Why I Choose to Talk About My Family's 'Secret' History of Mental Illness


I never met my grandfather. He died by suicide when my mom was just a little girl. The story: a veteran, a father with four little girls waiting at home, my mom being one, got drunk one night and fell off the Ambassador Bridge. That’s the story, at least the one my mom and her sisters were told to tell all the kids at school.

When I started college, my mom started acting strangely. On Valentine’s Day of that year I remember she went missing. No phone call, no note, nothing, just gone. Little did I know that would be the first of many of her disappearing acts. A few months later she was diagnosed as manic depressive, or bipolar.

These are a few of my “family secrets,” the things no one ever spoke about, the things that I wouldn’t learn until early adulthood, the things that I would find out inadvertently through a slip up in a conversation or through some disastrous turn of events. These are the things my family was too afraid to talk about.

I first started dealing with depression when I was in high school. It’s hard to exactly pinpoint when I had my first bout of depression. I just remember the numbing feeling. It was like someone had turned off all the lights inside of me, and I couldn’t get them to turn back on. I remember feeling alone, yet all the while wanting to be left alone. I didn’t want anyone’s pity or to hear the looming question, “What’s wrong with you?” Because truthfully, I did not know what was wrong with me.

I did not know why I suddenly was dealing with this ugly monster of depression, this shadow that never left my side. I would deal with periods of depression for weeks at a time and sometimes longer. I’d have thoughts, like “Why am I even here?” or “If I were to disappear, no one would even notice,” or “No one would miss me if I was gone,” but I was too afraid to take my own life. I remember thinking what a failure I was. I felt so useless.

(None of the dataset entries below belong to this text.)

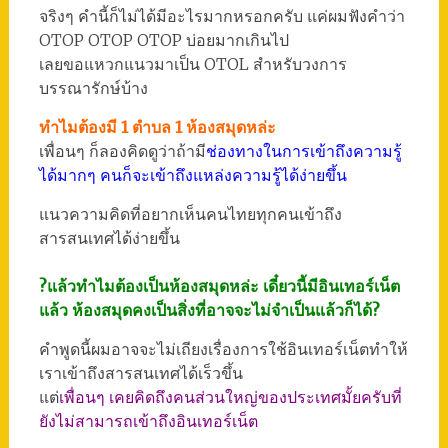
จริงๆ คำนี้ก็ไม่ได้มีอะไรมากหรอกครับ แค่ผมฟังคำว่า
OTOP OTOP OTOP บ่อยมากเกินไป
เลยขอแหวกแนวมาเป็น OTOL สำหรับวงการ
บรรณารักษ์บ้าง
ทำไมต้องมี 1 ตำบล 1 ห้องสมุดหล่ะ
เพื่อนๆ ก็ลองคิดดูว่าถ้ามี
ช่องทางในการเข้าถึงความรู้
ได้มากๆ คนก็จะเข้าถึงแหล่งความรู้ได้ง่ายขึ้น
แนวความคิดที่อยากเห็นคนไทยทุกคนเข้าถึง
สารสนเทศได้ง่ายขึ้น
?แล้วทำไมต้องเป็นห้องสมุดหล่ะ เดี๋ยวนี้มีอินเทอร์เน็ต
แล้ว ห้องสมุดคงเป็นสิ่งที่อาจจะไม่จำเป็นแล้วก็ได้?
คำพูดนี้ผมอาจจะไม่เถียงเรื่องการใช้อินเทอร์เน็ตทำให้
เราเข้าถึงสารสนเทศได้เร็วขึ้น
แต่
เพื่อนๆ เคยคิดถึงคนส่วนใหญ่ของประเทศมั้ยครับที่
ยังไม่สามารถเข้าถึงอินเทอร์เน็ต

No one knew. No one knew I was walking through depression on and off throughout high school and college. I never told a soul. I felt so ashamed. Here I am, this girl involved in church and school, honor roll student, school newspaper editor, student government leader, pageant girl (basically the classic overachiever), struggling with thoughts of depression and suicide. I felt so ashamed. Who would believe me? Would people treat me differently? Would they laugh? If they knew I was struggling with something so heavy, would anyone stay?

To this day, I still occasionally deal with heavy thoughts, but those times of heaviness are a lot more few and far between. I have learned and am still learning to ask for help when I need it. I have learned that my voice is my most powerful tool, to say things like, “I am not OK,” or “I need help,” or “I need to rest.” My faith in God helps a lot, too. I have learned and am still learning to put my hope in someone so much bigger than me.

I understand now that my “family’s secrets” are not something I have to walk in the shadow of the rest of my life. Each day, I can choose to hope. I can choose to live. I can choose, in those heavy moments of life, to take my thoughts captive and replace them with truths. I can choose to exercise discipline over my mind and choose my thoughts carefully. I can choose to ask for help. I can choose to speak up, even if it’s hard or my voice shakes a bit. I choose.

When my vision gets a little blurry and when I am too weak to find my way back to a positive place, I find comfort in friendships that will reroute me back to a healthy place. They open up the curtains and remind me to let the light in. I find comfort in friends who reflect compassion, empathy, understanding, patience and humility. They remind me I am not alone.

When I hear stories of people who have taken their own lives, I have deep sense of understanding for them that I cannot explain. Some may call them, cowardly, weak or selfish. When I hear these stories, I see men and women, girls and boys who simply lost hope. They are people who got tired and they couldn’t find light anymore.

For anyone who has ever struggled with depression or mental illness of any kind, if we were together at this every moment, I’d give you my hand and hold yours tight. Because I have been there, too. I was once so ashamed of my story, but now I see so much purpose in it, to bring hope to people who are still hurting.

Secrets can weigh you down, isolate and make you feel ashamed. My family’s secrets are not a cross I have to bear. I am free to let them go, to talk about them, to not allow them to become my story.

Remember: There is always, always hope. Don’t forget. Even on your worst day. Even when the phone stops ringing. Even when you feel unlovable and unloved. Even when you feel ashamed. Even when you feel alone. Don’t give up. Please, don’t give up. There’s a bigger picture than you can imagine right now. There is purpose in your pain. You have a story to tell. You are here to help someone else. You are never alone. There is always hope. Don’t forget it.